Deuxièmement, dès les premières discussions sur l’Initiative céréalière, Moscou a mis sur la table ses exportations d’engrais ammoniacaux de Russie à la fois par le port d’Odessa et par les approvisionnements détenus en Lettonie et aux Pays-Bas. Un élément central du débat a été la réouverture de l’oléoduc Togliatti-Odessa, le plus long pipeline d’ammoniac au monde. En juillet 2022, l’ONU et la Russie ont signé un accord qui faciliterait la vente d’ammoniac russe sur le marché mondial. António Guterres, de l’ONU, s’est rendu au Conseil de sécurité pour annoncer : « Nous faisons tout notre possible pour… atténuer la grave crise du marché des engrais qui affecte déjà l’agriculture en Afrique de l’Ouest et ailleurs. Si le marché des engrais n’est pas stabilisé, l’année prochaine pourrait entraîner une crise de l’approvisionnement alimentaire. En termes simples, le monde peut manquer de nourriture. » Le 8 juin 2023, les forces ukrainiennes ont fait sauter une section de l’oléoduc Togliatti-Odessa à Kharkiv, augmentant la tension autour de ce différend.

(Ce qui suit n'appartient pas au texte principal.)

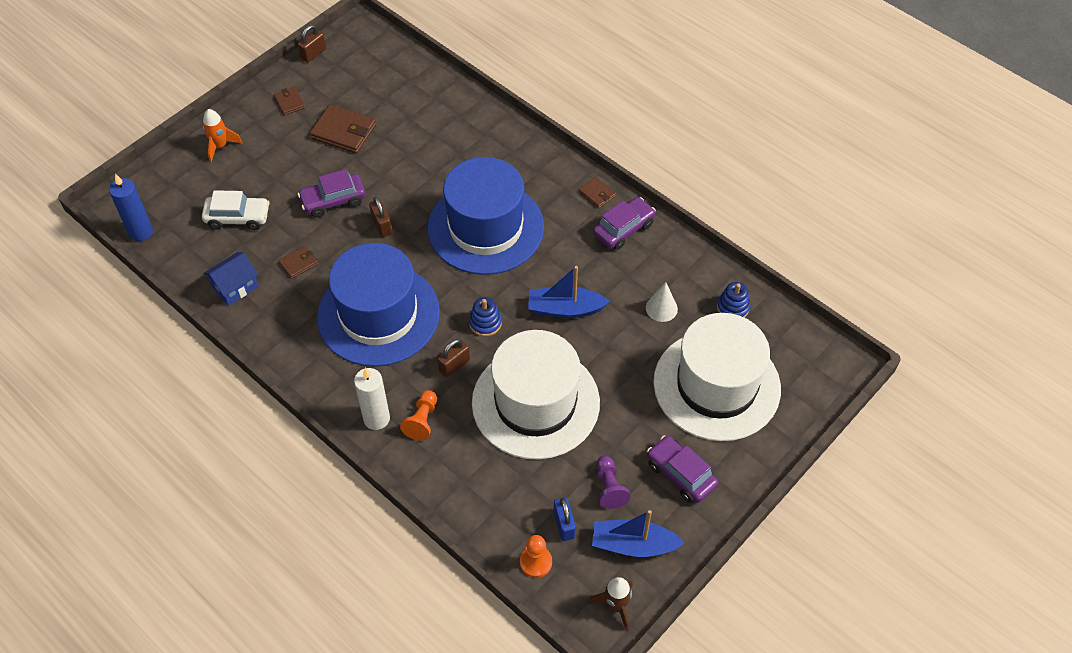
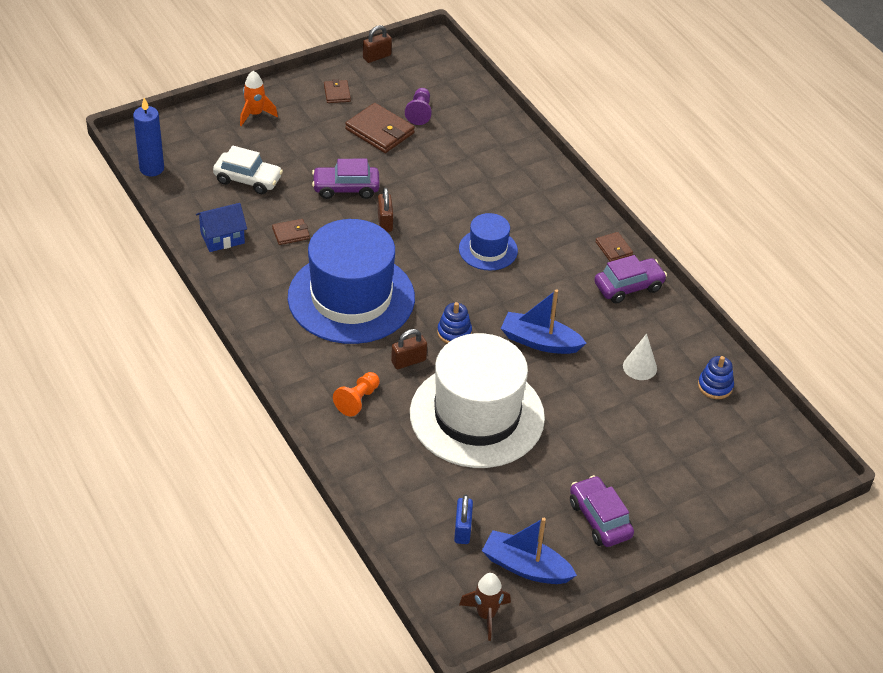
camera: 15 degrees right, 10 degrees down
(376, 418) = (314, 386): white candle -> none
(486, 227) = (488, 250): blue hat -> blue hat, size x0.48
(536, 562) = (421, 554): orange pawn -> none
(609, 487) = (521, 510): purple pawn -> purple pawn (419, 113)
(716, 385) = (669, 451): white hat -> none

En dehors des ports de la mer Noire, la Russie n’a pas d’autre moyen sûr d’exporter ses engrais à base d’ammoniac.

Troisièmement, le secteur agricole russe est confronté à des défis dus à un manque de capacité à importer des machines et des pièces de rechange, et les navires russes ne sont pas en mesure de souscrire une assurance ou d’entrer dans de nombreux ports étrangers. Malgré les « exceptions » dans les sanctions occidentales pour l’agriculture, les sanctions contre les entreprises et les individus ont affaibli le secteur agricole russe.

Pour contrer les sanctions occidentales, la Russie a imposé des restrictions à l’exportation d’engrais et de produits agricoles. Ces restrictions comprenaient l’interdiction d’exporter certaines marchandises (telles que l’interdiction temporaire des exportations de blé vers l’Union économique eurasienne), l’augmentation des prescriptions en matière de licences (y compris pour les engrais composés, prescriptions mises en place avant la guerre) et l’augmentation des taxes à l’exportation. Ces mouvements russes s’accompagnent de ventes directes stratégiques à des pays, tels que l’Inde, qui réexporteront vers d’autres pays.

Fin juillet, Saint-Pétersbourg accueillera le deuxième Forum économique et humanitaire Russie-Afrique, où ces sujets seront certainement au premier plan. Avant le sommet, le président Poutine a appelé le Sud-Africain Cyril Ramaphosa pour l’informer des problèmes rencontrés par la Russie dans l’exportation de sa nourriture et de ses engrais vers le continent africain. « L’objectif principal de l’accord », a-t-il déclaré à propos de l’Initiative pour les céréales de la mer Noire, était « de fournir des céréales aux pays dans le besoin, y compris ceux du continent africain, n’a pas été mis en œuvre ».

Il est probable que l’Initiative céréalière de la mer Noire reprendra dans le mois. Les suspensions antérieures n’ont pas duré plus de quelques semaines. Mais cette fois, il n’est pas clair si l’Occident accordera à la Russie un soulagement sur sa capacité à exporter ses propres produits agricoles. Certes, la suspension aura un impact sur des millions de personnes dans le monde qui luttent contre la faim endémique. Des milliards d’autres personnes qui souffrent de la faim à cause de la spéculation financière sur les marchés alimentaires ne sont pas directement touchées par ces développements.